WORK REQUEST
Answer these questions from the Indian Health Service text:
1. Where and on what dates was the NIHB's 29th Annual Consumer Conference held?
2. How large a reduction could the across-the-board budget cuts of January 2, 2013 bring to the IHS?
3. By what percentage has IHS funding grown over the last four years?

The Indian Health Service (IHS) and its clients face some uncertainty with the advent of the Affordable Care Act (ACA) and federal belt-tightening, but continuation of services—even their expansion—is part of the IHS’ anticipated future, said Yvette Roubideaux, IHS director, a member of the Rosebud Sioux Tribe.
IHS’ fate is “important, because children and youth depend on us to make the right decisions, to do the right things and to fight the fights we need to fight,” she told attendees of the 29th Annual Consumer Conference of the National Indian Health Board (NIHB) in Denver, September 24-27. Yet, “what can we control in the face of all this uncertainty?” she asked.
Across-the-board budget cuts January 2, 2013 could leave the IHS vulnerable to a major reduction of 8.2 percent under a government-wide measure in which “everyone is at risk,” although “the administration is willing to work with Congress to make sure this doesn’t happen,” she said.
Further cutbacks would curtail a budget that “is not enough to meet the need,” despite a 29 percent growth in funding over the last four years, Roubideaux said.
The president’s 2013 budget request for IHS is $4.422 billion, an increase of $115.9 over the 2012 enacted level, including funding to support activities identified by tribes as priorities: increases in contract health services, funding contract support costs shortfall, and addressing health information technology and facility maintenance, according to material submitted to appropriations committees.
There are “many strengths in Indian country,” Roubideaux said, and IHS is making tribal partnership a priority through regular meetings, better coordination, and meetings with tribes. Although the “federal government doesn’t have a good history in Indian communities,” it’s making changes in a stronger government-to-government relationship, she said.

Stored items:

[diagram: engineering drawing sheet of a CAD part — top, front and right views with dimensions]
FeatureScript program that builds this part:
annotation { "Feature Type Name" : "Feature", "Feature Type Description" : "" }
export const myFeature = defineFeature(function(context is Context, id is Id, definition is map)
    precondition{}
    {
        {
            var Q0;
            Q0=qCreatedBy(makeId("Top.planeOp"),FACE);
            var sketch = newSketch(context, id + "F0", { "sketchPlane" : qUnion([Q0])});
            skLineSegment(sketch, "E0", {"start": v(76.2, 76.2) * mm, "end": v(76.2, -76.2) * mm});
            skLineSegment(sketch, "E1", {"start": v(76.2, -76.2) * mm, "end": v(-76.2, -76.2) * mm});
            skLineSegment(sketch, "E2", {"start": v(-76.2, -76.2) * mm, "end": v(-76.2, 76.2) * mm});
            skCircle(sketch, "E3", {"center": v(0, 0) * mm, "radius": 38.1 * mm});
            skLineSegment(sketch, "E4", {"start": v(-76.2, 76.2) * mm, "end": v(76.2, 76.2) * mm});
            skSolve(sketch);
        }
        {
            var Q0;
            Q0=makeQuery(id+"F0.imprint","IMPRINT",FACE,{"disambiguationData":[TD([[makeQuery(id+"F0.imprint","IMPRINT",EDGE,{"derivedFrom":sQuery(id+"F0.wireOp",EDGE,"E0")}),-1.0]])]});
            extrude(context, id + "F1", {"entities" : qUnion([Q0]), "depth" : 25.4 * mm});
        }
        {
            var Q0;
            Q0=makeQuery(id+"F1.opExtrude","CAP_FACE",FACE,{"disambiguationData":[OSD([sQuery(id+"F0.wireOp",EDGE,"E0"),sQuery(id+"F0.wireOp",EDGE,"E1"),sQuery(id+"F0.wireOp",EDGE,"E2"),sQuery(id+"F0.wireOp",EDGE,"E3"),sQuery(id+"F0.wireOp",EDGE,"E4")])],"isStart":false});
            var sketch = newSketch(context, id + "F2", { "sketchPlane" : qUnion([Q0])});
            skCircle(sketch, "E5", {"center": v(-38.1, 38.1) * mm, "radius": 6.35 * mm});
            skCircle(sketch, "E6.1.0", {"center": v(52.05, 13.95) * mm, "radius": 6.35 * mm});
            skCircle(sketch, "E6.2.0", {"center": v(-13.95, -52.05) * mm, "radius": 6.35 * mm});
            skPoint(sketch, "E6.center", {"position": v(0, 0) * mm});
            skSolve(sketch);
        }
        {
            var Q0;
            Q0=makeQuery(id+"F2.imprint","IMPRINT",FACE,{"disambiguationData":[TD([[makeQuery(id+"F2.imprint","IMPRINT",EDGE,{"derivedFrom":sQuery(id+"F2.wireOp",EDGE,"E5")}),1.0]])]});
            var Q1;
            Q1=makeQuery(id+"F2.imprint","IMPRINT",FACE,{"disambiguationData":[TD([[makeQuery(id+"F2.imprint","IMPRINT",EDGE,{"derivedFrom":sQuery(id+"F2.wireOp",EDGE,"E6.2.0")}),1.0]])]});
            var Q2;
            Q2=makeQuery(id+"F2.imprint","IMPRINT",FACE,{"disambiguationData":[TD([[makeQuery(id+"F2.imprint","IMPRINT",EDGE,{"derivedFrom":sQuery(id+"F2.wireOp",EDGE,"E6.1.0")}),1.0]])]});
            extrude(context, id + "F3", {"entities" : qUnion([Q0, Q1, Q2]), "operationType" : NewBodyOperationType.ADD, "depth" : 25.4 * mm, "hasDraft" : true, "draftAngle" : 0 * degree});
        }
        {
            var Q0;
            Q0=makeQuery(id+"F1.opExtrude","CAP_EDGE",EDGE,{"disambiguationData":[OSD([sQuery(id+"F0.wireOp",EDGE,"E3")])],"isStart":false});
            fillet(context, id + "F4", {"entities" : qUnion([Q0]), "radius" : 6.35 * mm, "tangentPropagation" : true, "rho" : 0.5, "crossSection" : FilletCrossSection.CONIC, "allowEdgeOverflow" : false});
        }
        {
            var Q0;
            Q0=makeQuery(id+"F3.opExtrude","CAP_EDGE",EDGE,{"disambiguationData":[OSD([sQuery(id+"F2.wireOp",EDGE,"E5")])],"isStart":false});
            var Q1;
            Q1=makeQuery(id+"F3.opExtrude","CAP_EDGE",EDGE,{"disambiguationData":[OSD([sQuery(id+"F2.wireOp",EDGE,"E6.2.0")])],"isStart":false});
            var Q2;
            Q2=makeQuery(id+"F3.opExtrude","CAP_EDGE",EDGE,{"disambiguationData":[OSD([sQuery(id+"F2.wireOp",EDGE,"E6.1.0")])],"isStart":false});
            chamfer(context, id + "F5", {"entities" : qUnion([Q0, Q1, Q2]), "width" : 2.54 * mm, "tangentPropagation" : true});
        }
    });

EXPECTED ANSWER
1. Denver, September 24-27.
2. 8.2 percent.
3. 29 percent.